CVPR2024

Unraveling Instance Associations: A Closer Look for Audio-Visual Segmentation

Yuanhong Chen, Yuyuan Liu, Hu Wang, Fengbei Liu, Chong Wang, Helen Frazer, Gustavo Carneiro

Abstract

We show the distribution of visual classes in VPO-SS, VPO-MS and VPO-MSMI in Figure 1 . Similar to the AVSBench-Semantics [29] , we also observe a data imbalance issue within our VPO dataset. We follow [25] to report an imbalance ratio ( Nmax Nmin ) of 12.48% (female & zebra), 12.43% (female & zebra) and 12.62% (female & cow) on the three VPO subsets, and 59.57% (man & axe & missilerocket) on AVSBench-Semantics [29]. These class imbalance issues can affect the model performance during testing, which will be discussed in Sec. 3.3. For the demonstration of training examples, please refer to the "video demo.mp4" file within the supplementary materials.
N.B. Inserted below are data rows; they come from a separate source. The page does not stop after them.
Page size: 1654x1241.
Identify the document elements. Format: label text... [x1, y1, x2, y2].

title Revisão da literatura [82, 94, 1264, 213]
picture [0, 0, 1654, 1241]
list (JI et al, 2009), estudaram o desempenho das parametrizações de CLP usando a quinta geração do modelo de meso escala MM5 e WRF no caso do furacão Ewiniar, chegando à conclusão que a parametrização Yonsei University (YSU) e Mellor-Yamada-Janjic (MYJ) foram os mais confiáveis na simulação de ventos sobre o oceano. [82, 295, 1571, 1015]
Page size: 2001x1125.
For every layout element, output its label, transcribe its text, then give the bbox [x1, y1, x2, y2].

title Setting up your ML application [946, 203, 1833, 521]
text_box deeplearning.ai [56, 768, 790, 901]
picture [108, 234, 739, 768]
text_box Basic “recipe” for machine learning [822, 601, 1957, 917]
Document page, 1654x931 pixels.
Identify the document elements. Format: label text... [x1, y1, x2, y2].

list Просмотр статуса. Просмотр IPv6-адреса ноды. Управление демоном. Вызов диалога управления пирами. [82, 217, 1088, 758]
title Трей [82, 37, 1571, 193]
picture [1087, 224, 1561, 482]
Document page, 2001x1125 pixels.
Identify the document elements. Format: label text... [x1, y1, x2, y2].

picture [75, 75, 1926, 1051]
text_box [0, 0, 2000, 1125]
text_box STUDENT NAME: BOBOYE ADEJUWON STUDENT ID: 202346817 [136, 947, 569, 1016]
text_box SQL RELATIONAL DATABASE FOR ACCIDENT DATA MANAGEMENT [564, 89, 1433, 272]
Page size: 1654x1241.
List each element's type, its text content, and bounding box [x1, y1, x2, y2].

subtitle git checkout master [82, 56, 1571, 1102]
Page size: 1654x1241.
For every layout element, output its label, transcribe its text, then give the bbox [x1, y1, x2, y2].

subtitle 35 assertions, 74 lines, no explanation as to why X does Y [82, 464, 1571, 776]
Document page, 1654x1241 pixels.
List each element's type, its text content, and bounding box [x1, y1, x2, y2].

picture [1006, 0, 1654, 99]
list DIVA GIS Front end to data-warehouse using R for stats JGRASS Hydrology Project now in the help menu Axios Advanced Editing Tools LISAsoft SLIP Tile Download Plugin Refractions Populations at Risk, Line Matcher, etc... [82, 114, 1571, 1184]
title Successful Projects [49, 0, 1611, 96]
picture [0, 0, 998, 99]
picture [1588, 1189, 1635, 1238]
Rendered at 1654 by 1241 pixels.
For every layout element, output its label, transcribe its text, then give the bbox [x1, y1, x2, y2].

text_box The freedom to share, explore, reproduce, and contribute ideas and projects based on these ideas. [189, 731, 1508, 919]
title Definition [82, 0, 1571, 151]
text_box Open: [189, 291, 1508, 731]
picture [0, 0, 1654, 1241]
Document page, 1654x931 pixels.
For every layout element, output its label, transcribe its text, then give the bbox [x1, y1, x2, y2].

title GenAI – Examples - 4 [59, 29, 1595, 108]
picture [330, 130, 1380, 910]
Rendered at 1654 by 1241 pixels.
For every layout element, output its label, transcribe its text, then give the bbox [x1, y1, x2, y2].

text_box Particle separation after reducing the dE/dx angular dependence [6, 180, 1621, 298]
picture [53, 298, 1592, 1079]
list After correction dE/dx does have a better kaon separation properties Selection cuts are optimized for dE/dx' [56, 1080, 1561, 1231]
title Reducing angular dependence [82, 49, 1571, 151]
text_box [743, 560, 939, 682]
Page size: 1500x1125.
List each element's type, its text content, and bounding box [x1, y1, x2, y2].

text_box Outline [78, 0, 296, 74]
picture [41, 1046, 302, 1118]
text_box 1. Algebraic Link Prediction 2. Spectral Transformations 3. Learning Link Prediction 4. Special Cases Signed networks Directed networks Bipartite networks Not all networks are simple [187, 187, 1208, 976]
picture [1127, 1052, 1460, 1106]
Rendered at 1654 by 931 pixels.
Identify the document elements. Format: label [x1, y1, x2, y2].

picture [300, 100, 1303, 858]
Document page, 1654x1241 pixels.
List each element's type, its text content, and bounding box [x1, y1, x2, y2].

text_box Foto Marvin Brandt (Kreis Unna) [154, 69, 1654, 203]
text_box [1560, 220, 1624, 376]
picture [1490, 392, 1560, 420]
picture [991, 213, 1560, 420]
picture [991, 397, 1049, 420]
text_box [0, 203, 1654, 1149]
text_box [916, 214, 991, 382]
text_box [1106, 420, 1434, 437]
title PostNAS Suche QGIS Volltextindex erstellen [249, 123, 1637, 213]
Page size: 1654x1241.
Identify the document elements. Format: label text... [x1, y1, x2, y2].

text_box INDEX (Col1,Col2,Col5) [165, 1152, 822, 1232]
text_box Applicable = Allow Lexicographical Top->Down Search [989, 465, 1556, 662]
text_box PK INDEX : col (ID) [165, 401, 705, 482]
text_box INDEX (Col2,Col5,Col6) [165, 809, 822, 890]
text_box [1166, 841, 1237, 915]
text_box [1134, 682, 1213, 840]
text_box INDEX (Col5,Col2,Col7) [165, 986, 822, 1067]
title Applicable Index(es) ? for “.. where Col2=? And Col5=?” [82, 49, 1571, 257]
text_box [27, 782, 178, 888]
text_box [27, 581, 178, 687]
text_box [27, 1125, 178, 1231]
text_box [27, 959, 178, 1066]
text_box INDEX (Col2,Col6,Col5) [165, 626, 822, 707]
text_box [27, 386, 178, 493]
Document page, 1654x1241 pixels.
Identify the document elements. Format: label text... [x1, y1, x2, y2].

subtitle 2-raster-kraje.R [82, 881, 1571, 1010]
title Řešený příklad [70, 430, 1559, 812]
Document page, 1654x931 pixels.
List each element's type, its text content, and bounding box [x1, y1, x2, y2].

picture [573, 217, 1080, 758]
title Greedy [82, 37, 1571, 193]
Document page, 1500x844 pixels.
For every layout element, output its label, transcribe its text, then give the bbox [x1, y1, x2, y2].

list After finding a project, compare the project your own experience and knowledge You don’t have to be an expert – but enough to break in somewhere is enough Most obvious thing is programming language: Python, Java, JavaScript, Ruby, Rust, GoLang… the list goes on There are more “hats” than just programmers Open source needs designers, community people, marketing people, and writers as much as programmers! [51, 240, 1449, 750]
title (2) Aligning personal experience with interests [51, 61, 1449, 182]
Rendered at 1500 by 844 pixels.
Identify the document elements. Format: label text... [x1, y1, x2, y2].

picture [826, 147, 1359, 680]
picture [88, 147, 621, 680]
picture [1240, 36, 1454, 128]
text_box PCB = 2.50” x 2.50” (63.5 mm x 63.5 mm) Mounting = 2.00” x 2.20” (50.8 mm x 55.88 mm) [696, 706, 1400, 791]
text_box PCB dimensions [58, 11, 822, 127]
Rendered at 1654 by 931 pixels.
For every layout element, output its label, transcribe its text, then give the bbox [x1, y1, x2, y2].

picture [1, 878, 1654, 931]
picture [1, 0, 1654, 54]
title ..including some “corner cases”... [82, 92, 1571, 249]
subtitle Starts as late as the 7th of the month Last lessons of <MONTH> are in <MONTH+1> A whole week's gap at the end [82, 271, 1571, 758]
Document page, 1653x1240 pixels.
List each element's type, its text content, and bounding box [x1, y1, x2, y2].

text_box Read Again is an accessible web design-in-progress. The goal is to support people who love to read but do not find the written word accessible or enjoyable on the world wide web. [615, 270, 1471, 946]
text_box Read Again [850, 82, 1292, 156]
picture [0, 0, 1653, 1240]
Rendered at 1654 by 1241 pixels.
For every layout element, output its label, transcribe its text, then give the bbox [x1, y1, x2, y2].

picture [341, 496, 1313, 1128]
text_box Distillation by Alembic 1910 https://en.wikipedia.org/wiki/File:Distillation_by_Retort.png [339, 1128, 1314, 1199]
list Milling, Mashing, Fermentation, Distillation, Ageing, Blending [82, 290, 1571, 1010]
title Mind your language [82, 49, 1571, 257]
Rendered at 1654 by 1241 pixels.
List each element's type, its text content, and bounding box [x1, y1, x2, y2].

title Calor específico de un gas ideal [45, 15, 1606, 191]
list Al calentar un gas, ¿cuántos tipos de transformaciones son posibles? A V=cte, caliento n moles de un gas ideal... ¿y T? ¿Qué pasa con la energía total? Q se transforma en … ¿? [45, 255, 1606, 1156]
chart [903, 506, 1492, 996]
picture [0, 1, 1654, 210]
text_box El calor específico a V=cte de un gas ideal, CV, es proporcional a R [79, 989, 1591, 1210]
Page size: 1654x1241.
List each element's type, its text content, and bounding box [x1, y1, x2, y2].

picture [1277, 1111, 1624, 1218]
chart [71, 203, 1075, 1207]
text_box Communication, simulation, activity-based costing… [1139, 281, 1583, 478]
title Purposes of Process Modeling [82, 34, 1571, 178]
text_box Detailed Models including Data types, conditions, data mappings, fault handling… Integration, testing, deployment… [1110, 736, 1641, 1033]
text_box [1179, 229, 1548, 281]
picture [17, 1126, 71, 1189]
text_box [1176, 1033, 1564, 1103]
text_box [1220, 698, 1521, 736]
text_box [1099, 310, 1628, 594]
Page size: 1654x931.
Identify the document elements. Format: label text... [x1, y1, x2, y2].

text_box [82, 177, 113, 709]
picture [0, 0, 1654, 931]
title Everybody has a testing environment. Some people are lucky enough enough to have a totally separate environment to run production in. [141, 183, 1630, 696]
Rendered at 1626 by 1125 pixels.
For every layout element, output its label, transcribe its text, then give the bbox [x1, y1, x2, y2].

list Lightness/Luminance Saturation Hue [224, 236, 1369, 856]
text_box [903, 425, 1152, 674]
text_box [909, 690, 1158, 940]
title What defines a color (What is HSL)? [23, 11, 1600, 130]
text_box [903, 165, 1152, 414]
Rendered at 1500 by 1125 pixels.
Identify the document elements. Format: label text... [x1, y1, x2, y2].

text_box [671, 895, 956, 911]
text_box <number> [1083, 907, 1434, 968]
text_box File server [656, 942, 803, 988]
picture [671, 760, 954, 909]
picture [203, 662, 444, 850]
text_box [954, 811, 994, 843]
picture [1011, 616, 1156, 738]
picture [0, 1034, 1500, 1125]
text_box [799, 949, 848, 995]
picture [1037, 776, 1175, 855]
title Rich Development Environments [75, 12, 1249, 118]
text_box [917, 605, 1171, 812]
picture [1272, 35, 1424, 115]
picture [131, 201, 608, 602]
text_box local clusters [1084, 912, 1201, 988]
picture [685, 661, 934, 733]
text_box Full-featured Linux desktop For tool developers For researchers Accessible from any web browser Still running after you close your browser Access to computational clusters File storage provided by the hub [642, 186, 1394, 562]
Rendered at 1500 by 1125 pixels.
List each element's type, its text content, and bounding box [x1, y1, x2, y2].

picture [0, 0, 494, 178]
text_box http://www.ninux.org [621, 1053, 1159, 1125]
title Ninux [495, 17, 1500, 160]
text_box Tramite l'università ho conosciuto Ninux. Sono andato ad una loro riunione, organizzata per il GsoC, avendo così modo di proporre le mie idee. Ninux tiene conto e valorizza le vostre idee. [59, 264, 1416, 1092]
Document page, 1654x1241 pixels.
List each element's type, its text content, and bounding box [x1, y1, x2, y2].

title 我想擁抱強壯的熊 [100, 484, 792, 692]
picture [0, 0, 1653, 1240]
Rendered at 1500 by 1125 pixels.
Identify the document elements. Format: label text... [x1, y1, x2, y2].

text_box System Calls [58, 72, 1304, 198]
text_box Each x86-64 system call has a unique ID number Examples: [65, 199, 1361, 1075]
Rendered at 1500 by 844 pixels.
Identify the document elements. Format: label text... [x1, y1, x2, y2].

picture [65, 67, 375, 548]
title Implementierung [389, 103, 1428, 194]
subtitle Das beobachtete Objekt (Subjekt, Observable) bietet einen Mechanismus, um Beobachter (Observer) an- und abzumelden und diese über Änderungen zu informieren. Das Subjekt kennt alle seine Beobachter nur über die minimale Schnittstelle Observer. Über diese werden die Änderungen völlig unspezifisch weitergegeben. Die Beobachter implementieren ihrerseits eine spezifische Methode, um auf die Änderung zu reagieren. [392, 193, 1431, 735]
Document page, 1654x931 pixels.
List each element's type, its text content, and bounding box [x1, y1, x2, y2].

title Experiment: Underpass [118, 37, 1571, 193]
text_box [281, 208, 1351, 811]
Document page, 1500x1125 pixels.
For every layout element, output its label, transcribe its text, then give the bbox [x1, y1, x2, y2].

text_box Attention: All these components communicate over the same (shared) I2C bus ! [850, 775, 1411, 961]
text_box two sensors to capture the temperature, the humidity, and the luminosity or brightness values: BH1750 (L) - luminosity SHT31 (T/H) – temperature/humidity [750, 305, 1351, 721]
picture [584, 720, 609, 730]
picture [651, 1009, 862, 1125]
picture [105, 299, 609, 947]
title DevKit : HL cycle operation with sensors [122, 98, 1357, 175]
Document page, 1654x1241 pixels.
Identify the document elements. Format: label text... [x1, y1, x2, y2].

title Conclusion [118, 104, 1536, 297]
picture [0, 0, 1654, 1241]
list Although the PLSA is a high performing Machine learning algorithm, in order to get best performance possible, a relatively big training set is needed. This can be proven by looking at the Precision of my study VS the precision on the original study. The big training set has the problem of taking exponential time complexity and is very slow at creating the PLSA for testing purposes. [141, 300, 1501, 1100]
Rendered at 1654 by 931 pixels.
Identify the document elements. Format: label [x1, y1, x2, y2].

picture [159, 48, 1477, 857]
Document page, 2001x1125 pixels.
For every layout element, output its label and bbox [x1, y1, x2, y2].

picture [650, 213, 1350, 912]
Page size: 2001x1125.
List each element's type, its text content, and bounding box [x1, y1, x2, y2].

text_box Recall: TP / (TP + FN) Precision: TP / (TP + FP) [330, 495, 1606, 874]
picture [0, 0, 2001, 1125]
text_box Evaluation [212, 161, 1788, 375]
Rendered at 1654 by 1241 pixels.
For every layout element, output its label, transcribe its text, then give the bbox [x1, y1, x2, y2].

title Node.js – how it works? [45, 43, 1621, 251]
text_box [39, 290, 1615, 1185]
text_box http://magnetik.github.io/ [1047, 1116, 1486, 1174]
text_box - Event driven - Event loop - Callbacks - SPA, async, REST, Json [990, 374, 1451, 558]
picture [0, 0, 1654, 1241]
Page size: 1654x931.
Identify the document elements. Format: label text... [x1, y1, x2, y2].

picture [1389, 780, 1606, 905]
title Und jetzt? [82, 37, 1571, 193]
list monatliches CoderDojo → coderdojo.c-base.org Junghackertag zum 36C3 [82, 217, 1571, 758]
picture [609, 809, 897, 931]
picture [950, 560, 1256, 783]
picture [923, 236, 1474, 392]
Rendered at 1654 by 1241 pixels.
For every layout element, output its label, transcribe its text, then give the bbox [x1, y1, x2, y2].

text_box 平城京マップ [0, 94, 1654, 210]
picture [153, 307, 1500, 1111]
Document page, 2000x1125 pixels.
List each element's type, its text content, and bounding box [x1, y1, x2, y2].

Creation Procedure We show a graphical illustration of our Visual Postproduction (VPO) benchmark in Fig. 2 . We divide the entire dataset generation process into three major steps: • Data collection: We gather datasets from off-the-shelf segmentation datasets (e.g., COCO [15]) and audio datasets (e.g., VGGSound [2]), focusing on the overlapping classes listed in Tab. 1. We randomly match audio and video files to form new samples based on their semantic labels. • Data processing: We prioritise the collection of images with multiple objects and incorporate spatial location information based on each selected instance mask. • Subset creation: We organize subsets according to their keywords (e.g., single-source, multi-sources, multiinstances) and further partition each subset into training and testing sets.